Bisnis.com, JAKARTA -- Pemerintah akan memangkas anggaran transfer ke daerah dan dana desa dalam Rancangan Anggaran Pendapatan dan Belanja Negara (RAPBN) 2026. Pemangkasan anggaran TKDD itu sejalan dengan kebijakan efisiensi anggaran yang digembar-gemborkan oleh pemerintahan Presiden Prabowo Subianto.
Dalam catatan Bisnis, postur anggaran TKDD pada RAPBN 2026 hanya direncanakan sebesar Rp650 triliun. Angka ini turun Rp214,1 triliun atau 24,7% dibandingkan dengan outlook tahun 2025 yang direncanakan sebesar Rp864,1 triliun.
Selain itu, alokasi anggaran TKDD pada RAPBN 2026 itu juga terendah sejak 5 tahun terakhir. Sekadar catatan pada tahun 2021 realisasi TKDD menembus angka Rp785,7 triliun, setahun kemudian angka itu naik menjadi Rp816,2 triliun pada 2021, tahun 2023 naik jadi Rp881,4 triliun, turun ke angka Rp863,5 triliun pada 2024, dan diperkirakan menjadi Rp864,06 triliun pada tahun 2025.

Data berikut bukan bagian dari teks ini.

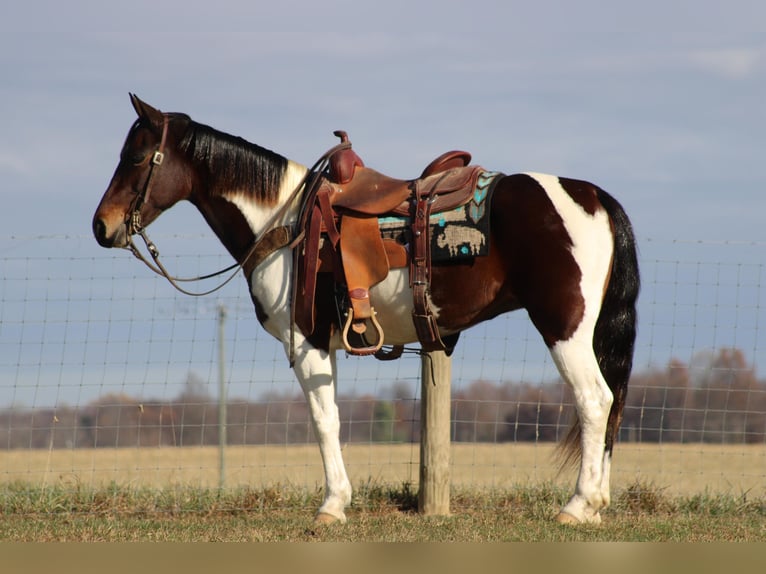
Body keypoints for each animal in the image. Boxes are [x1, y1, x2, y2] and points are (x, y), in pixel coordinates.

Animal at [93, 93, 640, 528]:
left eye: (136, 156)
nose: (102, 226)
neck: (283, 224)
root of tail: (590, 195)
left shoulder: (307, 344)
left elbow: (324, 421)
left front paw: (332, 505)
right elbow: (331, 418)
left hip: (564, 329)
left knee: (595, 401)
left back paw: (578, 504)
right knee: (609, 403)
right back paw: (596, 503)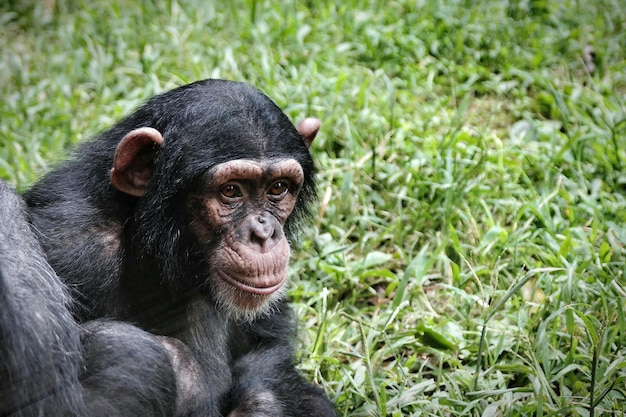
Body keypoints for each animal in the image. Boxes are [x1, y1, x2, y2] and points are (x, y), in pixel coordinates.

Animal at [0, 79, 334, 414]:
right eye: (231, 191)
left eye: (278, 188)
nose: (263, 233)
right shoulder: (73, 247)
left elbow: (266, 345)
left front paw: (261, 405)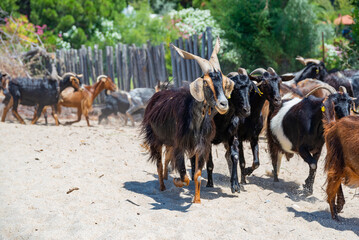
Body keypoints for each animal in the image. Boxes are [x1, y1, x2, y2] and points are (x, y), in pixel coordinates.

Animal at [142, 37, 235, 202]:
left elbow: (197, 175)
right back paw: (162, 186)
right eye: (206, 83)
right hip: (156, 138)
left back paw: (166, 178)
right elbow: (184, 176)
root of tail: (158, 93)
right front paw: (176, 181)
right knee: (159, 163)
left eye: (224, 82)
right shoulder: (180, 145)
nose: (223, 104)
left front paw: (197, 200)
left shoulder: (202, 146)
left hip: (169, 142)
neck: (195, 121)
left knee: (166, 159)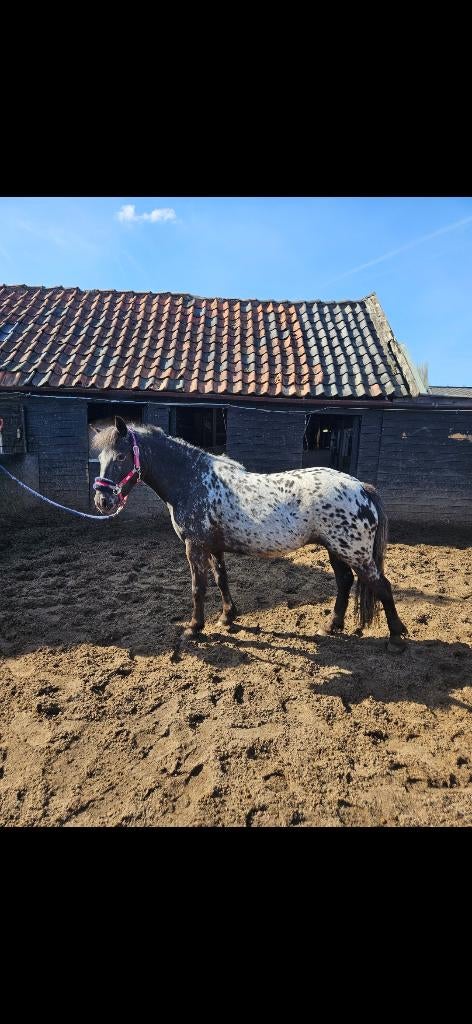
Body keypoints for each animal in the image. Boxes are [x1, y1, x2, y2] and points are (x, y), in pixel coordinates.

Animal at [93, 416, 408, 651]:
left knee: (382, 586)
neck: (191, 480)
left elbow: (198, 588)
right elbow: (221, 580)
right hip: (336, 549)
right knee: (344, 582)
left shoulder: (195, 546)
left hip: (355, 553)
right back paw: (332, 625)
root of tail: (361, 487)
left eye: (120, 456)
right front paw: (227, 617)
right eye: (99, 458)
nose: (102, 500)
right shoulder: (213, 547)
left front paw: (194, 629)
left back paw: (395, 638)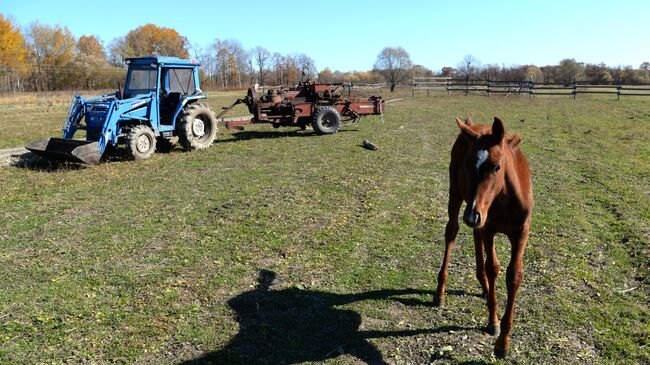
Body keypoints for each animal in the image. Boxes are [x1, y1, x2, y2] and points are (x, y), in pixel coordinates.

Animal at [432, 116, 536, 358]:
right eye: (467, 165)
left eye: (497, 167)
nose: (472, 215)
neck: (506, 197)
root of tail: (472, 124)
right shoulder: (489, 227)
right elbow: (493, 267)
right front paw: (493, 321)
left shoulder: (521, 233)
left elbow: (514, 275)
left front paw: (504, 343)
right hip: (457, 196)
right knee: (452, 231)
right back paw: (441, 292)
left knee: (475, 235)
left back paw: (484, 287)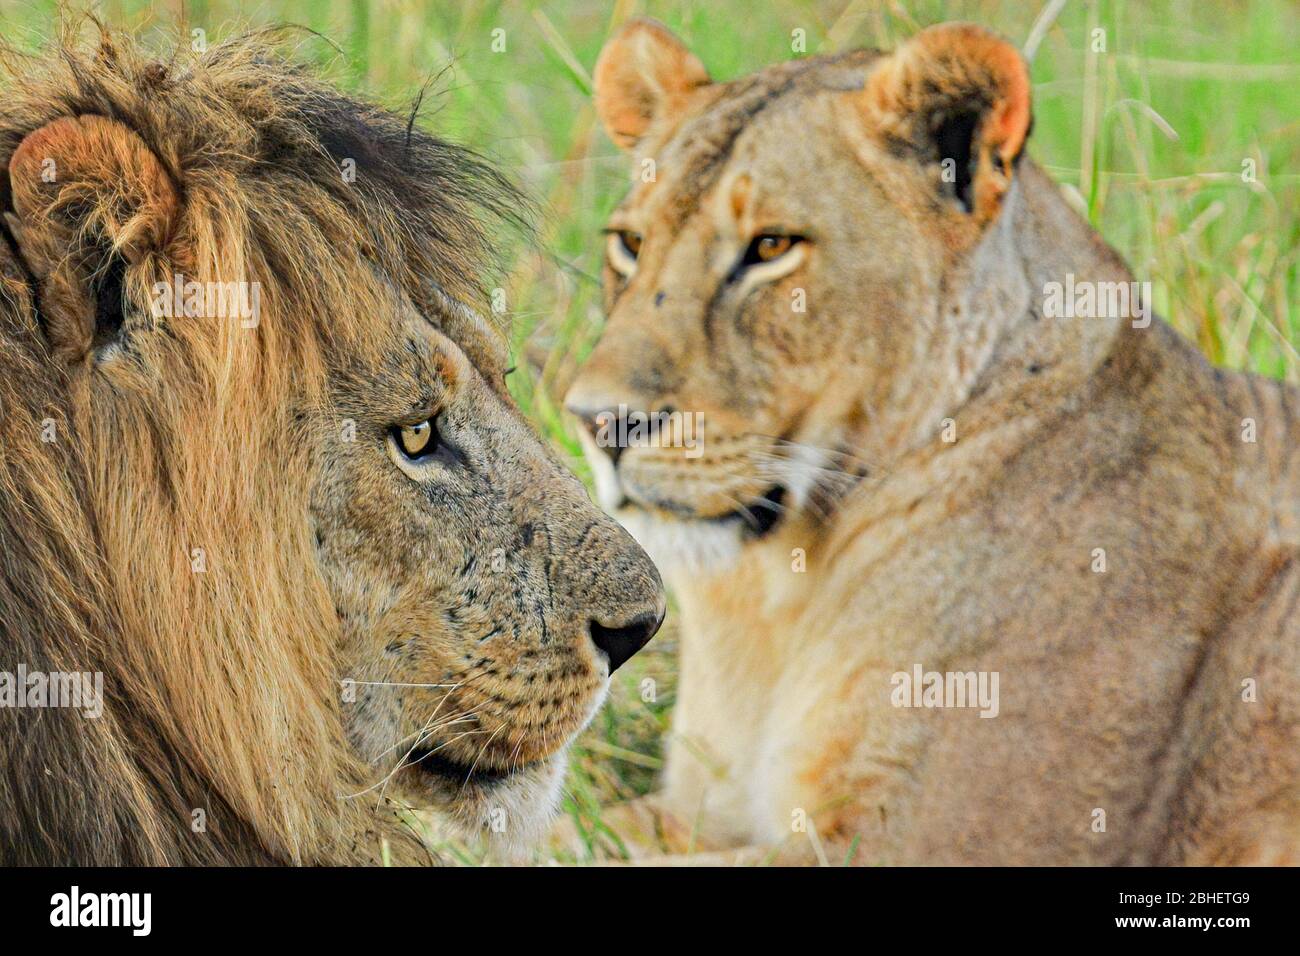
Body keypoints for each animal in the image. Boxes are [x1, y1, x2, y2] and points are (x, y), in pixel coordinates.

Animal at [562, 19, 1300, 865]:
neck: (777, 598)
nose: (597, 422)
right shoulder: (692, 808)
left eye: (772, 247)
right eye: (629, 243)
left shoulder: (931, 839)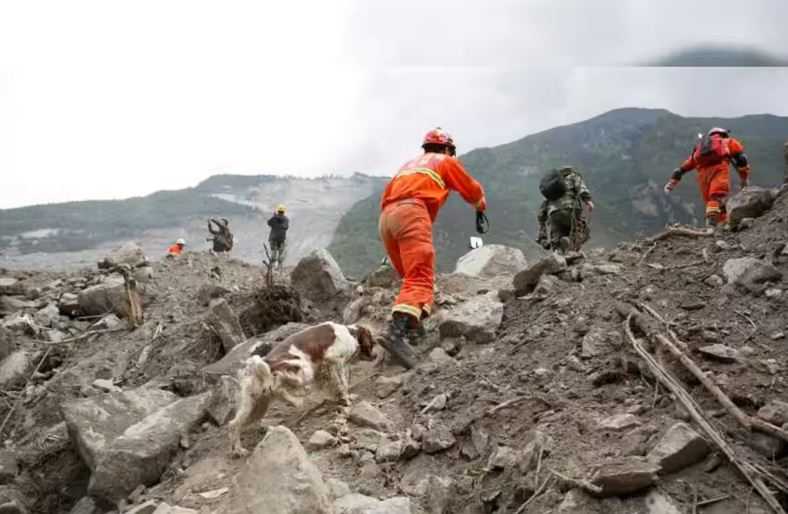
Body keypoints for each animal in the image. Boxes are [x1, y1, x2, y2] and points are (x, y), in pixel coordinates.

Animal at [228, 320, 376, 456]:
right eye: (372, 342)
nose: (375, 356)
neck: (350, 333)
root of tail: (259, 366)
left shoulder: (325, 370)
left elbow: (334, 385)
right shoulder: (333, 359)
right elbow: (342, 383)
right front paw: (346, 399)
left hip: (255, 404)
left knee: (235, 424)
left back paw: (239, 449)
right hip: (303, 368)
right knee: (278, 385)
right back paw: (295, 399)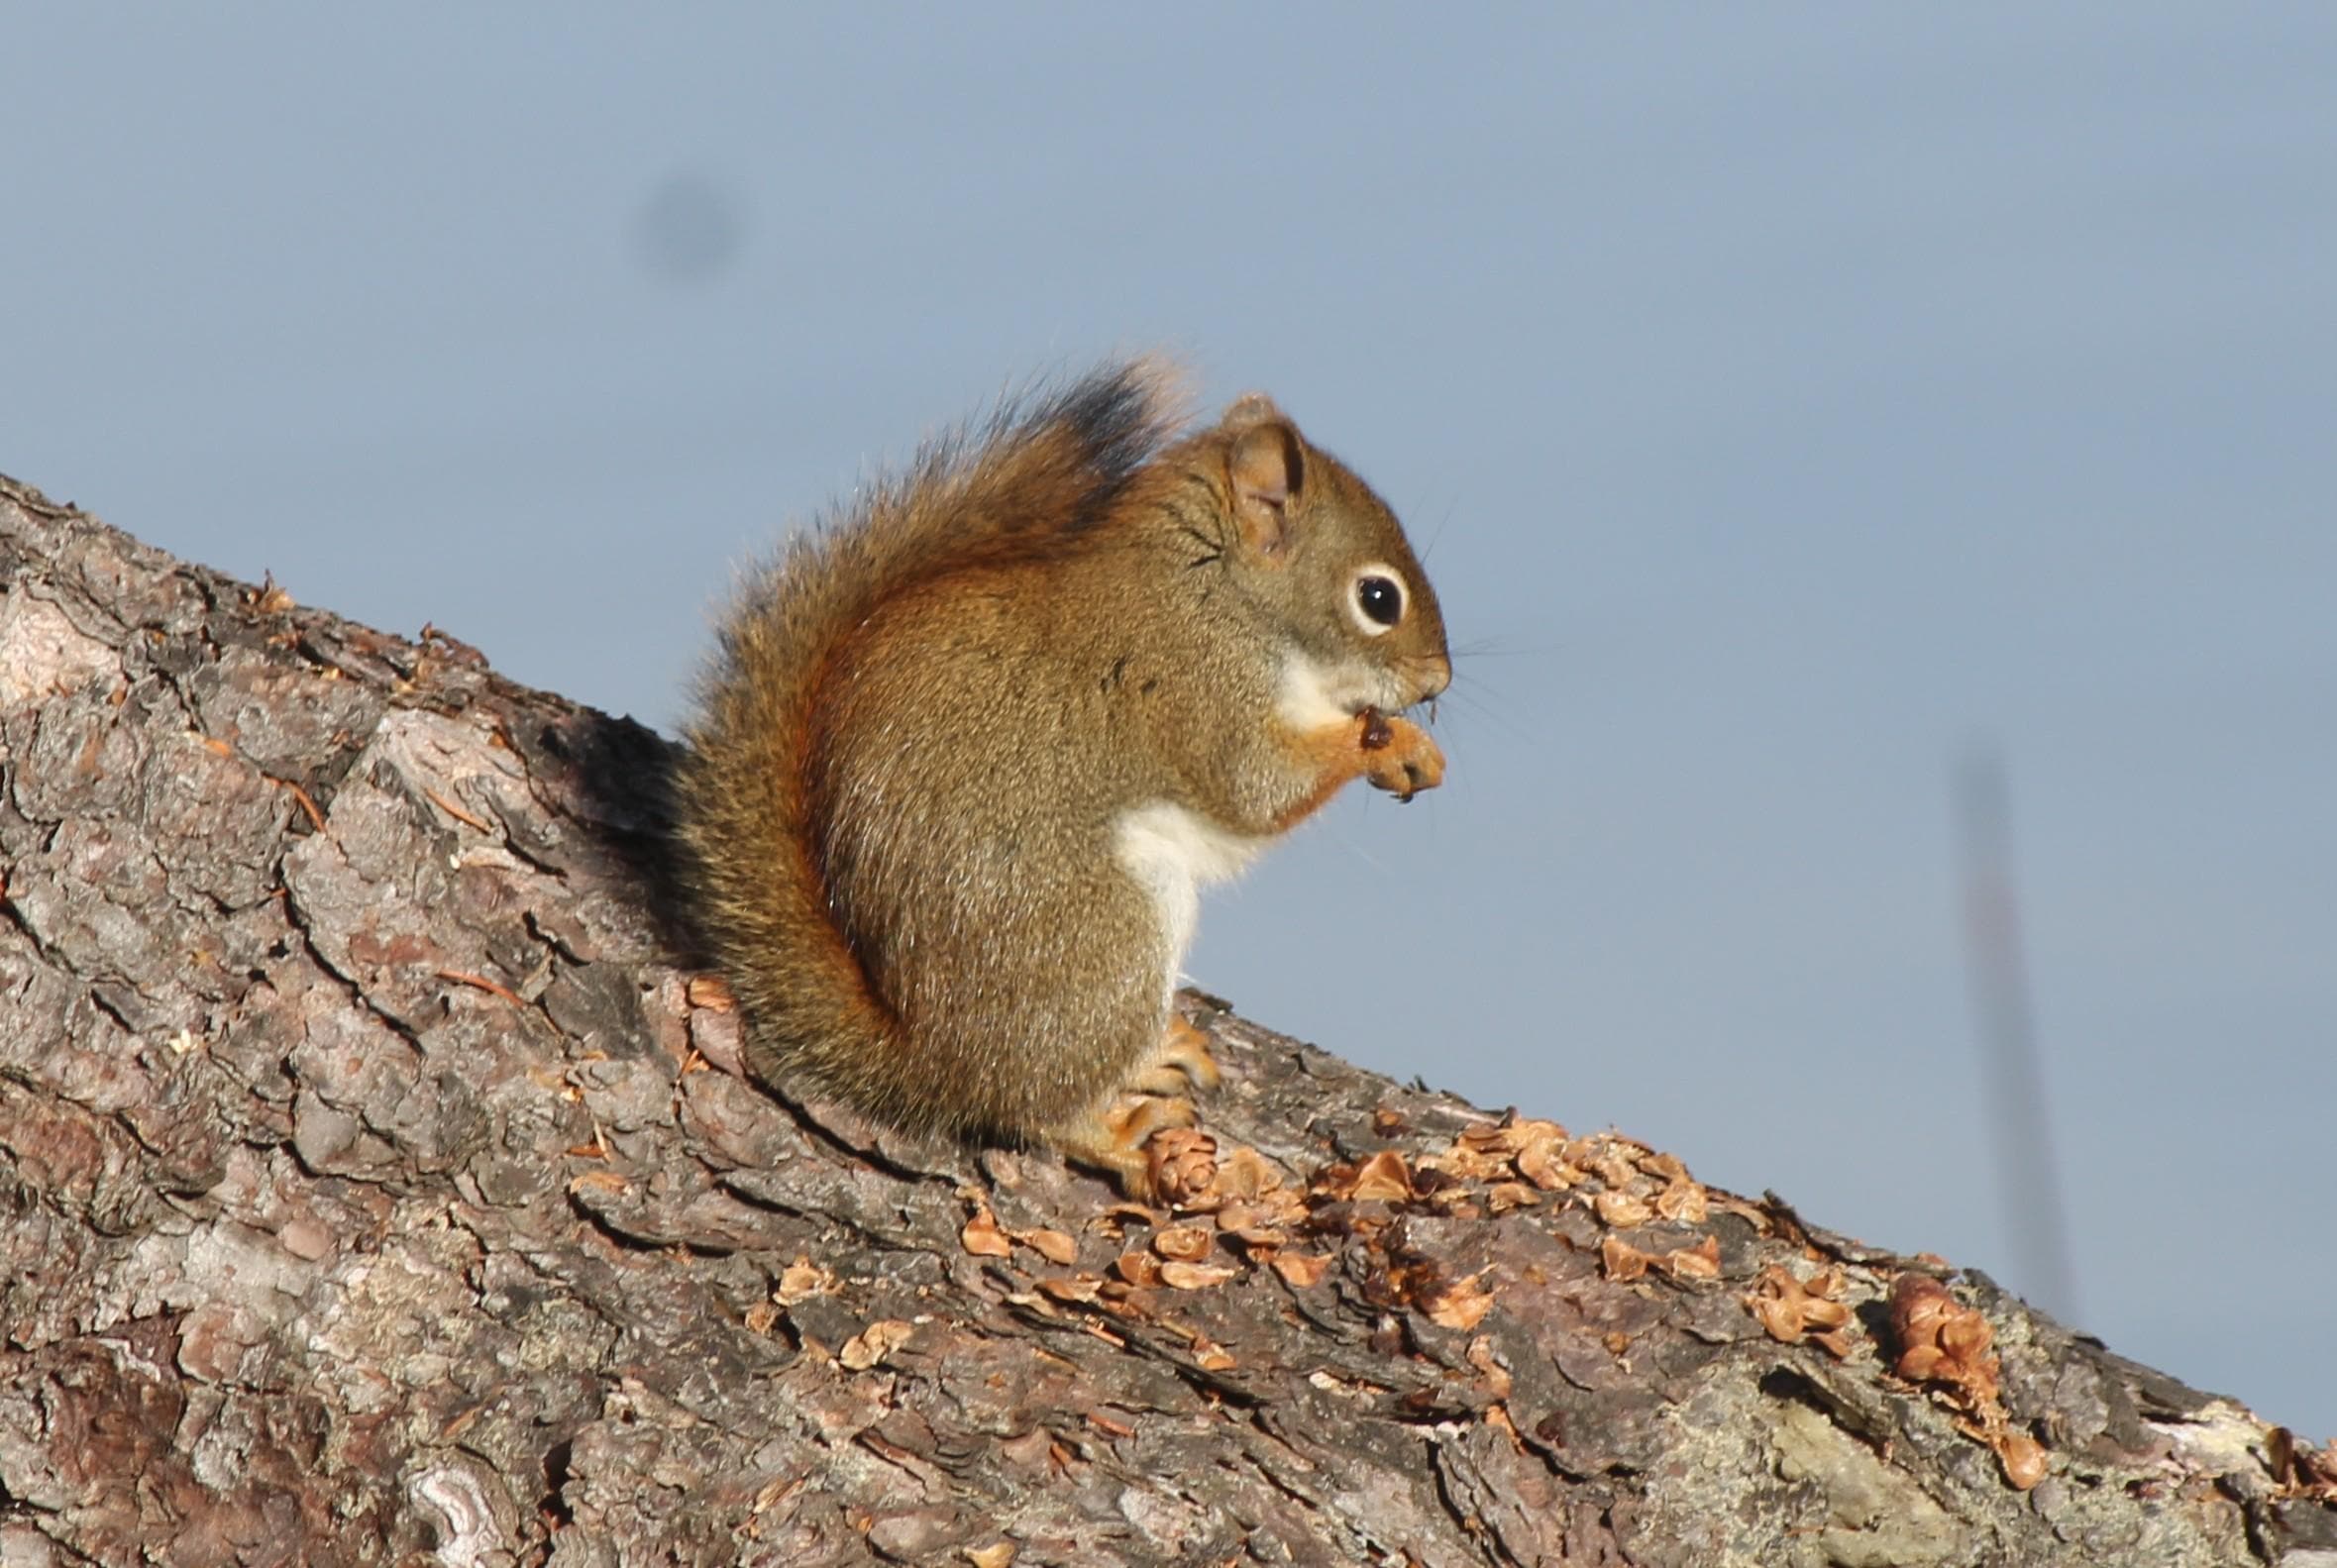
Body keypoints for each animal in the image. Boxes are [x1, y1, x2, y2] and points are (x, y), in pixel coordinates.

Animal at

Presiden Prabowo Subianto menekankan bahwa pemerintah memang sedang mendorong terus efisiensi belanja, termasuk memastikan belanja TKD tetap efisien. "Sehingga ke depan TKD bukan satu satunya instrument pemerataan kesejahteraan masyarakat," kata Prabowo di DPR, Jumat (15/8/2025).
Aturan Efisiensi Sri Mulyani
Seperti diketahui, pemerintah telah menerbitkan PMK No.56/2025. Pasal 17 ayat (1) PMK 56/2025, efisiensi TKD diberlakukan terhadap alokasi yang digunakan untuk infrastruktur, dana otonomi khusus (otsus) dan keistimewaan daerah, dana yang belum dirinci per daerah dalam APBN tahun berjalan, hingga alokasi yang tidak digunakan untuk pelayanan dasar di bidang pendidikan dan kesehatan. Kebijakan juga mencakup TKD lain sesuai arahan presiden.
Sementara dalam Pasal 17 ayat (4) dan (5) diatur bahwa dana TKD hasil efisiensi akan dicadangkan dan tidak disalurkan, kecuali terdapat arahan lain dari presiden.
Baca Juga
Dijelaskan bahwa hasil efisiensi TKD dapat berbentuk alokasi per daerah maupun alokasi yang belum dirinci. Dana hasil efisiensi yang dicadangkan akan menjadi dasar penyesuaian rincian alokasi TKD per provinsi/kabupaten/kota atau per bidang, yang kemudian diadopsi dalam APBD masing-masing daerah.
Selain itu, Pasal 19 mengatur mekanisme pergeseran anggaran TKD yang telah dicadangkan ke Subbagian Anggaran Bendahara Umum Negara Belanja Lainnya. Proses ini dilakukan tanpa memerlukan reviu Aparat Pengawasan Intern Pemerintah (APIP) dan mempertimbangkan kebutuhan anggaran serta karakteristik masing-masing jenis TKD.
Pemerintah juga membuka kemungkinan penggunaan dana hasil efisiensi untuk membiayai belanja pegawai, operasional kantor, pelaksanaan tugas dan fungsi dasar, layanan publik, maupun kegiatan prioritas presiden, dengan persetujuan menteri keuangan.